Task requirements. Reproduce, exactly and only, the lines of the data that follows from the one containing "index pip: (1213, 1037)" down to the one containing "pinky pip: (628, 621)", without pictures.
------------------------------------
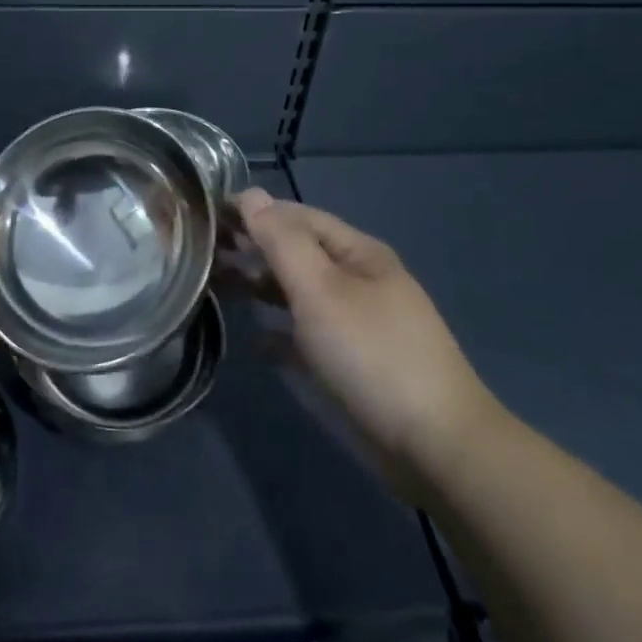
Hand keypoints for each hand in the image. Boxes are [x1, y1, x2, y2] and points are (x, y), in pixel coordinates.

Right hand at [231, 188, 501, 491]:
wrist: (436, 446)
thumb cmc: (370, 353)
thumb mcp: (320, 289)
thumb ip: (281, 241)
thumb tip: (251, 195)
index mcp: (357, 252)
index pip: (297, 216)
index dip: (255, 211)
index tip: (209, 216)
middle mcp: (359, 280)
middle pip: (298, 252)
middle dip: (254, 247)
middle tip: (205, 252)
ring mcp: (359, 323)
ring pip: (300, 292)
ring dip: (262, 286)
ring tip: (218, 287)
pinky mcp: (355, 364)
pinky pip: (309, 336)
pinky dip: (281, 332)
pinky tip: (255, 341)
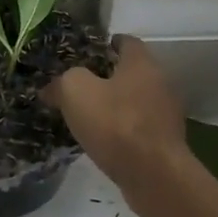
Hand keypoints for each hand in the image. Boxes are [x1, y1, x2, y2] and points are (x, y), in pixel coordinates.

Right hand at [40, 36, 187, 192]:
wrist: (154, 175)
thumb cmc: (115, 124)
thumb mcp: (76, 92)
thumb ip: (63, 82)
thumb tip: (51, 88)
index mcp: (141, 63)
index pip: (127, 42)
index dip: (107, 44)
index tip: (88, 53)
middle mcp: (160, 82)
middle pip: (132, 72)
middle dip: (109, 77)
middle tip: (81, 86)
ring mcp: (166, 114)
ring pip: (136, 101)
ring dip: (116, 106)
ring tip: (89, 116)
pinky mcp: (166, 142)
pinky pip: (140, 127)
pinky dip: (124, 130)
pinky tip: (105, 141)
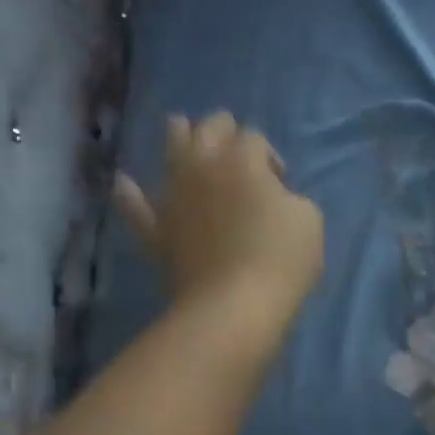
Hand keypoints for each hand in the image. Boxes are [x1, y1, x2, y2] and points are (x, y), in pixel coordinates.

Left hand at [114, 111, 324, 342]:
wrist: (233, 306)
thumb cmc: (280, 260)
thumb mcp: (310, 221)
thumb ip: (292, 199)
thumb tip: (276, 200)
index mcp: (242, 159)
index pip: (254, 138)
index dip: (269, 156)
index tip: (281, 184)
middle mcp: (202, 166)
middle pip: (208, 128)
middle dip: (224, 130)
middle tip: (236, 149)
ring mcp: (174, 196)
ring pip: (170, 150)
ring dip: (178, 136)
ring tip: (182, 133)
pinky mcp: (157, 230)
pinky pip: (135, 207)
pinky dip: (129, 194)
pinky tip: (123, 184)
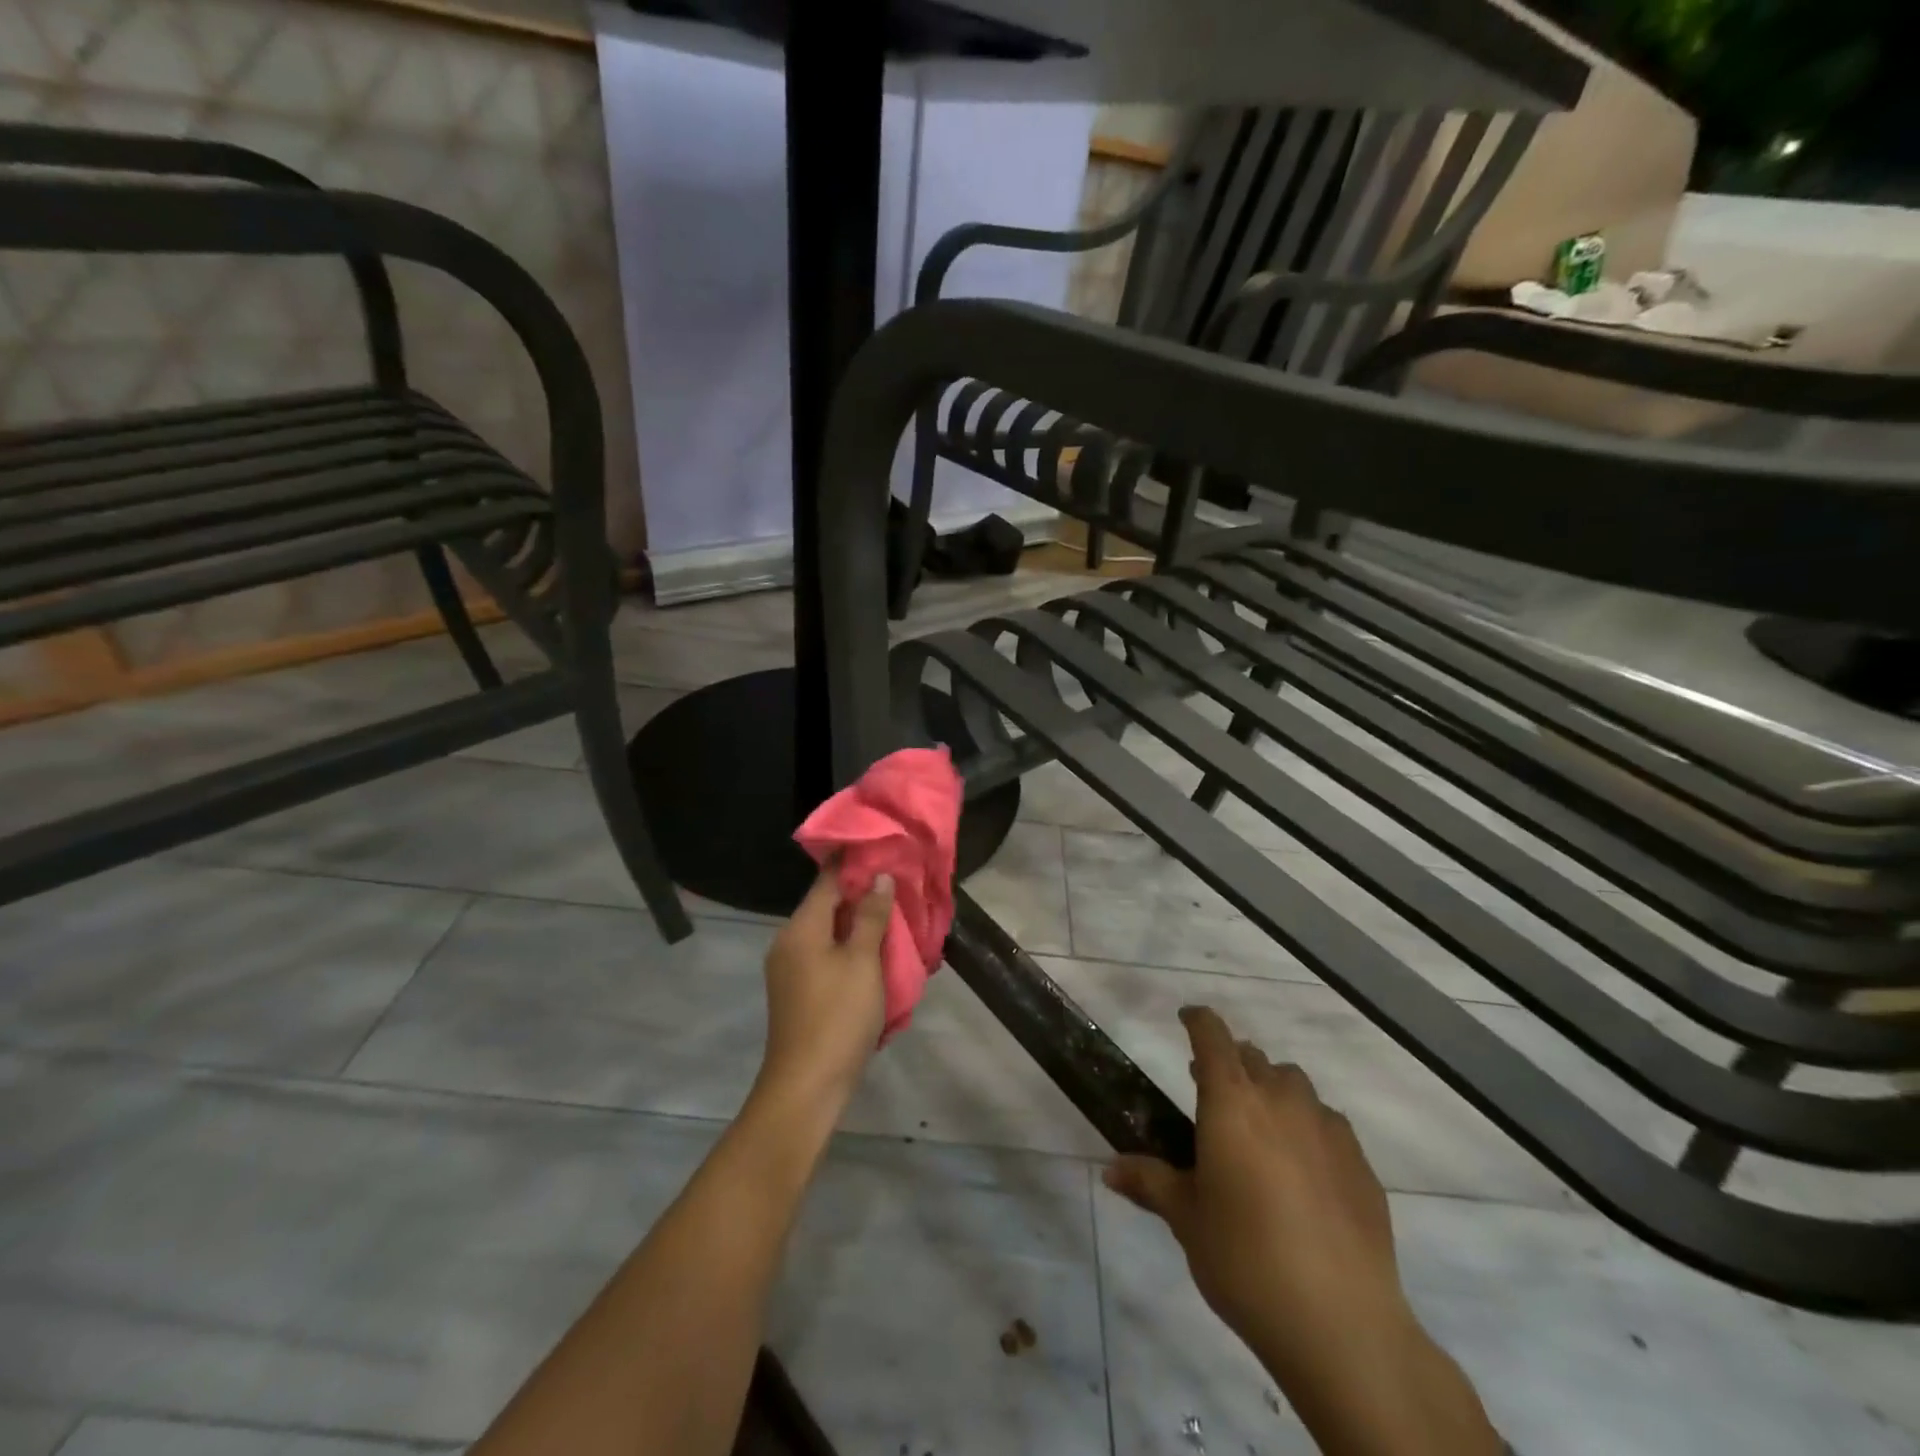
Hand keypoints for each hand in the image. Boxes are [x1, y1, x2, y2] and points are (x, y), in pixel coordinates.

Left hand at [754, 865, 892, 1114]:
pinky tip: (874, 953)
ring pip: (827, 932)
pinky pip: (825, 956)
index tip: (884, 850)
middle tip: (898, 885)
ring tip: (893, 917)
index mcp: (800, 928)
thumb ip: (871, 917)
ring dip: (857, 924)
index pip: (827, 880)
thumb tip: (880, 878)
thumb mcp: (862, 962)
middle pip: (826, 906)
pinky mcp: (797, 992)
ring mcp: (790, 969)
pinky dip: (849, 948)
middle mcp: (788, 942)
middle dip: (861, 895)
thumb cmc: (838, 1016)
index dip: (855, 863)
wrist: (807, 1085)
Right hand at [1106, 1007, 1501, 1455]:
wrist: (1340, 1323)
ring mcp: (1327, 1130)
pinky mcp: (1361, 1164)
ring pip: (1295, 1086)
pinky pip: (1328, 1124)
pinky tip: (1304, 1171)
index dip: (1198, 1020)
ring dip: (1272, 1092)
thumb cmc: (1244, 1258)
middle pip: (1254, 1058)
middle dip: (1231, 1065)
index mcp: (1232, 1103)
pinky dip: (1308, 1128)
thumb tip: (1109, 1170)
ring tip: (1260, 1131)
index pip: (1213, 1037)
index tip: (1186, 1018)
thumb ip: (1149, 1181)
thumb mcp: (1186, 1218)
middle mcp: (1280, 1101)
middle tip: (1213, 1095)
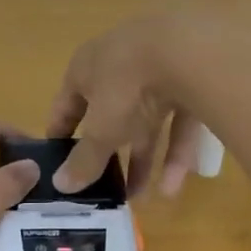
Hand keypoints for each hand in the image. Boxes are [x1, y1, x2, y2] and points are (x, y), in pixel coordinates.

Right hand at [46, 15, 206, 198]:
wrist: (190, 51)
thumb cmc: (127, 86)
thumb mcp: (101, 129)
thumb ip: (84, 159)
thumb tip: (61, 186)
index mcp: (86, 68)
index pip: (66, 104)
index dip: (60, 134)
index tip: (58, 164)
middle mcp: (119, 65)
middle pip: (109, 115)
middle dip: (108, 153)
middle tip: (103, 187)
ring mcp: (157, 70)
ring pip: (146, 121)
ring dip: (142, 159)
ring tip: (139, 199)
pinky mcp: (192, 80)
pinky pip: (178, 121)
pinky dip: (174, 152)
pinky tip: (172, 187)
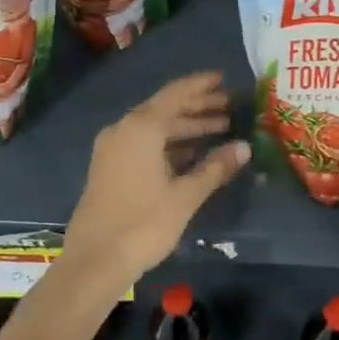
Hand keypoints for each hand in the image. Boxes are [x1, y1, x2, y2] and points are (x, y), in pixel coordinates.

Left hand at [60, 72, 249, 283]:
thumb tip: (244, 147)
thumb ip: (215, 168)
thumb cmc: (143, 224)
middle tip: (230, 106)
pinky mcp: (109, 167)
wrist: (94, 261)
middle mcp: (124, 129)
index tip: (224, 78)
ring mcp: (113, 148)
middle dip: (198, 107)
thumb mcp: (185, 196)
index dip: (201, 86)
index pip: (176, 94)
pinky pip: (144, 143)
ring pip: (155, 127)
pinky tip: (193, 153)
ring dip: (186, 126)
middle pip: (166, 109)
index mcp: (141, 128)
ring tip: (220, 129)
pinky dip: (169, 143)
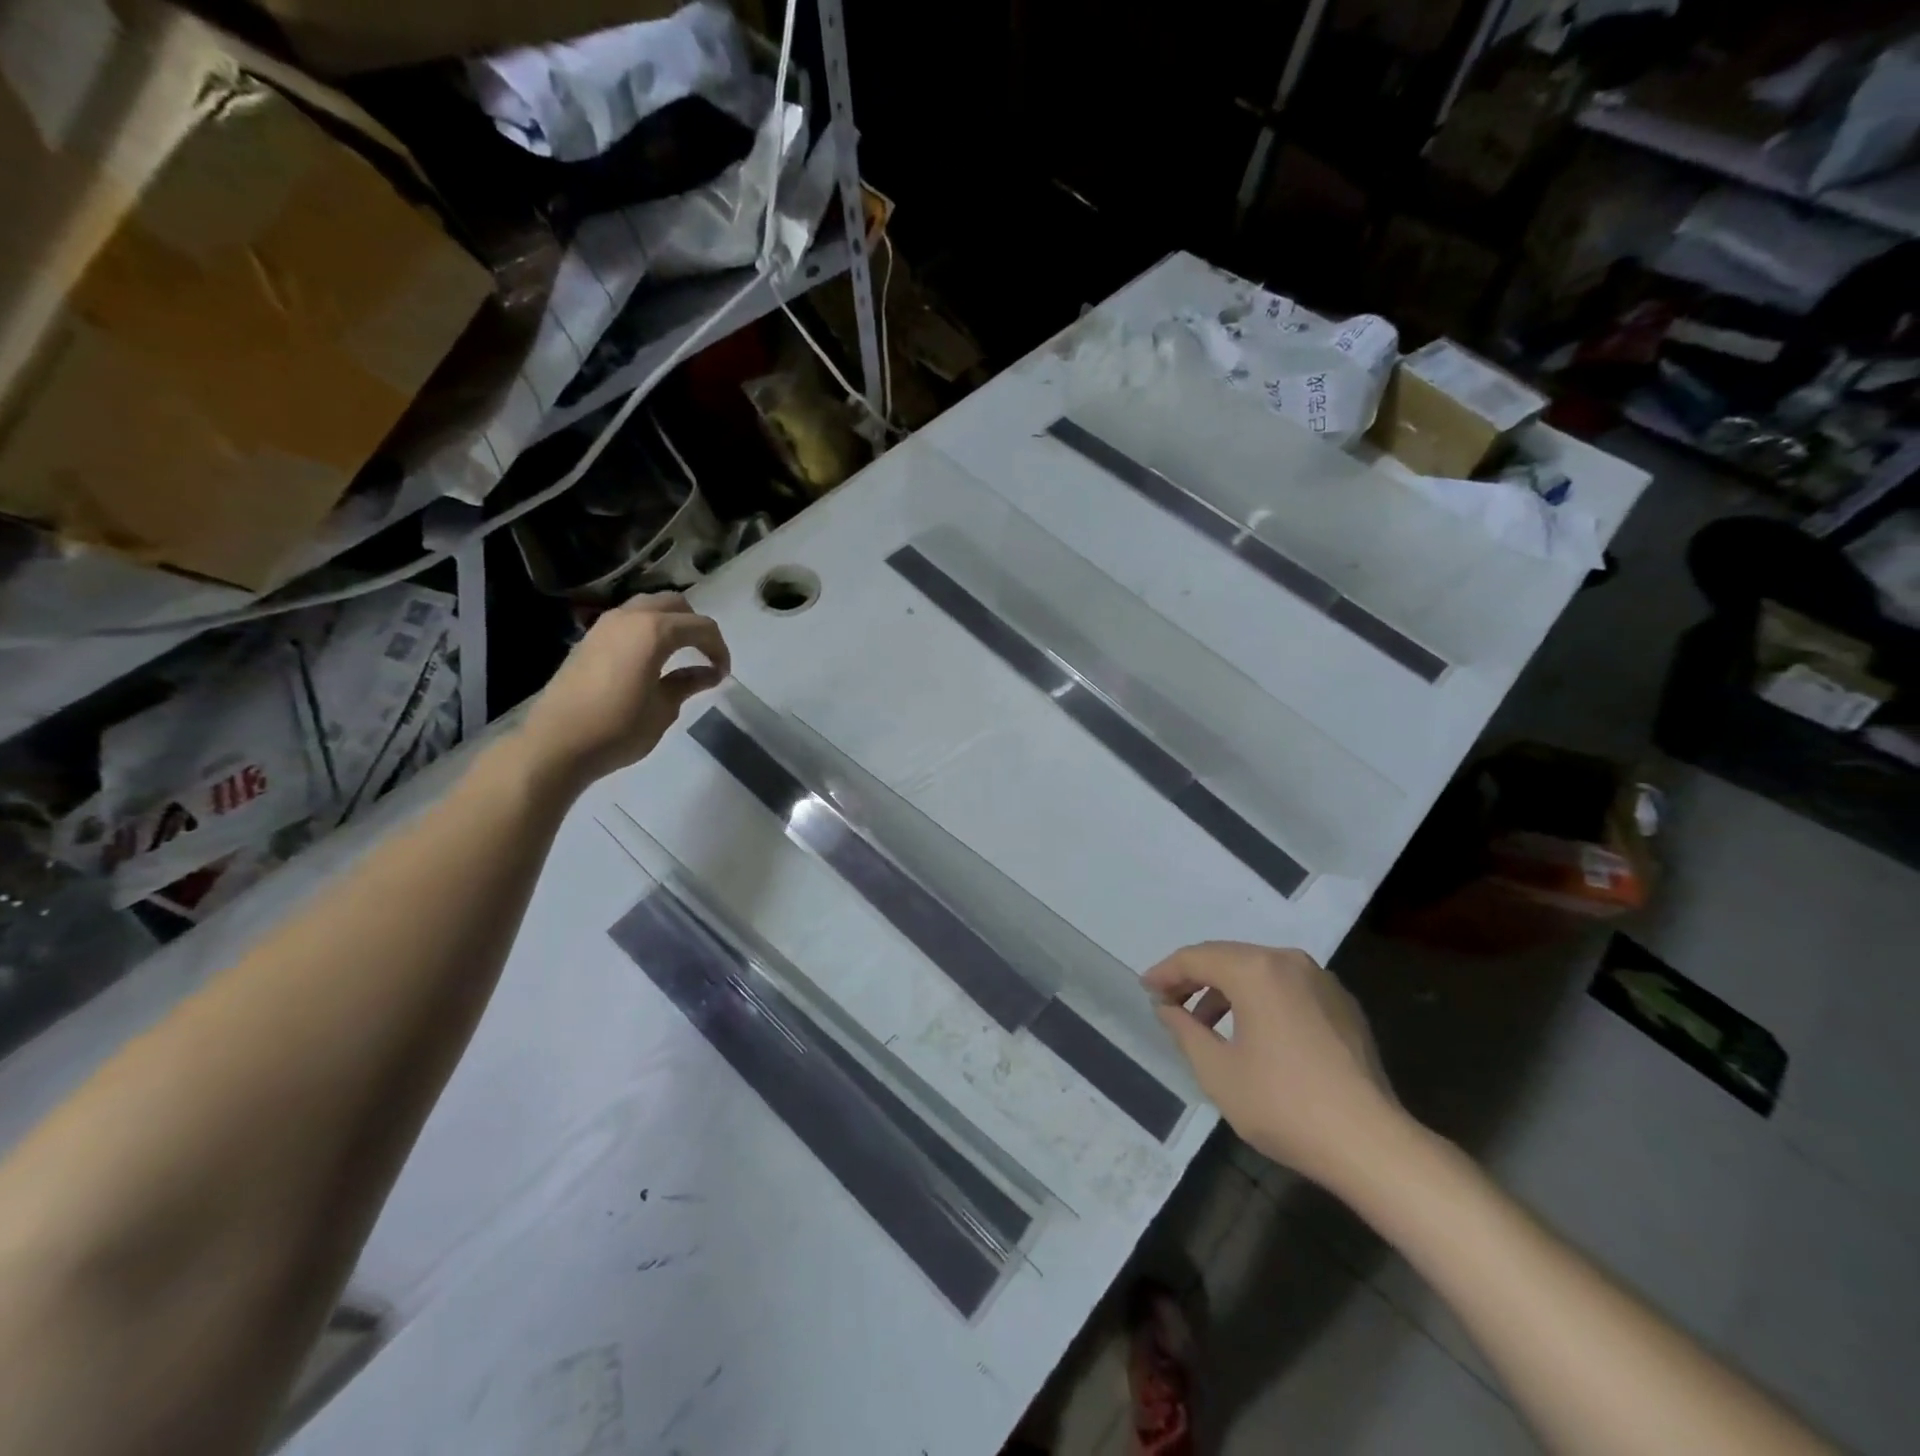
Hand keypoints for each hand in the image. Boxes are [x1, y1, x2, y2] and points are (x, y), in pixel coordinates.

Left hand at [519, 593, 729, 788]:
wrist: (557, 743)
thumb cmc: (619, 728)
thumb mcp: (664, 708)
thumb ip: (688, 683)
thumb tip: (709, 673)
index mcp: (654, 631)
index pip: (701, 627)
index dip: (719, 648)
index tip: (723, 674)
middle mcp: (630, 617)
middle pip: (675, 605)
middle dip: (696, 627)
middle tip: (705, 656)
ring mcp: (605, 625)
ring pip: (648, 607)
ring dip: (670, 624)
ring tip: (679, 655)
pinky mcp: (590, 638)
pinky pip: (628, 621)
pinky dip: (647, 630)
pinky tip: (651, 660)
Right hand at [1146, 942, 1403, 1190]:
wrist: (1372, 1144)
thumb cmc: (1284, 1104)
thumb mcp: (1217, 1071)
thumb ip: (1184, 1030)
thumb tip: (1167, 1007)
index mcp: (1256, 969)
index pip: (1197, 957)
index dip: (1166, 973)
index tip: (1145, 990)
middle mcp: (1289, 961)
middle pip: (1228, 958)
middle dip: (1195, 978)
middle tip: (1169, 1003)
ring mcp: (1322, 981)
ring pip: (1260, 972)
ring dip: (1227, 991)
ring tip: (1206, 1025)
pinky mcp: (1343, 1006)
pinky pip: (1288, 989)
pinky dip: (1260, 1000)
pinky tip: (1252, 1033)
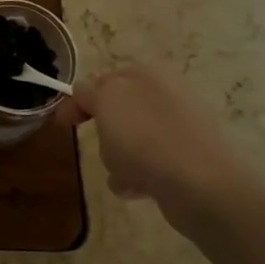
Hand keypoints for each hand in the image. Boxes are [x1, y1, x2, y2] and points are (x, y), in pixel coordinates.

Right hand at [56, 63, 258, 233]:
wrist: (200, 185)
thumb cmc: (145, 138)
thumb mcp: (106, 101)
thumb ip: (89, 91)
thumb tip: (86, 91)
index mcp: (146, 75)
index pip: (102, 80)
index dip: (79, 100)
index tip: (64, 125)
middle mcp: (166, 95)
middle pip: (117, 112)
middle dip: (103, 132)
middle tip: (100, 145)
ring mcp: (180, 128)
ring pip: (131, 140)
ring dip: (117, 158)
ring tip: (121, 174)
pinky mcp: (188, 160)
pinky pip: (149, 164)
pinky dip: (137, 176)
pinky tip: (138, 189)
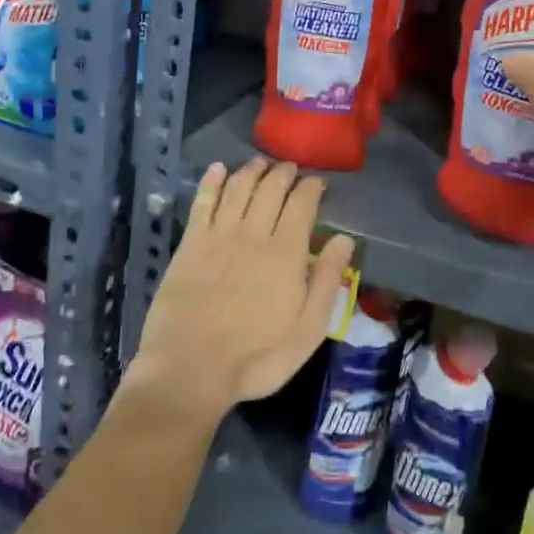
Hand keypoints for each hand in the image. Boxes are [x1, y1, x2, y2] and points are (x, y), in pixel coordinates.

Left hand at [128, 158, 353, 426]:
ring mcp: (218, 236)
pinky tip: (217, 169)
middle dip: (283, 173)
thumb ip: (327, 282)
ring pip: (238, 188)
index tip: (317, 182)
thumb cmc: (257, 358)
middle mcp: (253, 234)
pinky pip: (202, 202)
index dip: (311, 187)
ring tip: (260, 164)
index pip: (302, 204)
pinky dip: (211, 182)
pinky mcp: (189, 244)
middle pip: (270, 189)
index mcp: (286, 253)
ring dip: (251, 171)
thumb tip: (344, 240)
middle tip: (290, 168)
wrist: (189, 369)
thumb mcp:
------------------------------------
Exercise response.
index pip: (1213, 1037)
index tip: (1186, 1018)
thumb ip: (1149, 1181)
thumb mcp: (1186, 1218)
middle mcp: (1280, 1101)
middle tip: (1213, 1095)
Hand keypoints for each hand in the image. Boxes are [x1, y1, x2, y2] and points are (x, y), in pixel coordinates.

Right hand at [46, 15, 206, 198]:
wrist: (190, 51)
thumb cmc: (127, 86)
thumb mcp: (101, 129)
thumb ip: (84, 159)
thumb tip: (61, 186)
index mcp: (86, 68)
index pip: (66, 104)
index dip: (60, 134)
index tip: (58, 164)
middle mcp: (119, 65)
middle pip: (109, 115)
middle dip: (108, 153)
middle tip: (103, 187)
ring mcp: (157, 70)
ring pip: (146, 121)
ring dip: (142, 159)
ring tip: (139, 199)
pinky mcp: (192, 80)
pinky pip: (178, 121)
pinky dip: (174, 152)
pinky tip: (172, 187)
Hand keypoints for each hand in the image. Boxes are [x1, y1, x2, y2] and points are (x, y), in pixel coordinates.

Left hand at [60, 72, 249, 283]:
thumb tip: (244, 147)
thumb ip: (215, 168)
thumb cmc: (143, 224)
middle tip: (230, 106)
pinky mcp: (109, 167)
wrist: (94, 261)
middle mcp: (124, 129)
index tip: (224, 78)
ring mcp: (113, 148)
middle dip: (198, 107)
thumb mcp: (185, 196)
index dip: (201, 86)
index pip: (176, 94)
pinky pip: (144, 143)
ring pip: (155, 127)
pinky tip: (193, 153)
ring dip: (186, 126)
middle pip: (166, 109)
index mcp: (141, 128)
ring tip: (220, 129)
pinky dip: (169, 143)
Hand keypoints for each hand in the image. Boxes are [x1, y1, x2, y2] and points are (x, y), in pixel coordinates.

Left hand at [519, 593, 729, 788]:
wrist: (557, 743)
thumb cmc: (619, 728)
thumb mcp: (664, 708)
thumb ip: (688, 683)
thumb tip: (709, 673)
index mcp: (654, 631)
index pip: (701, 627)
index dip: (719, 648)
index tip: (723, 674)
middle mcp: (630, 617)
middle pip: (675, 605)
middle dip: (696, 627)
middle tip: (705, 656)
ring mcp: (605, 625)
ring pip: (648, 607)
ring dip: (670, 624)
ring tip: (679, 655)
pinky mcp: (590, 638)
pinky pip: (628, 621)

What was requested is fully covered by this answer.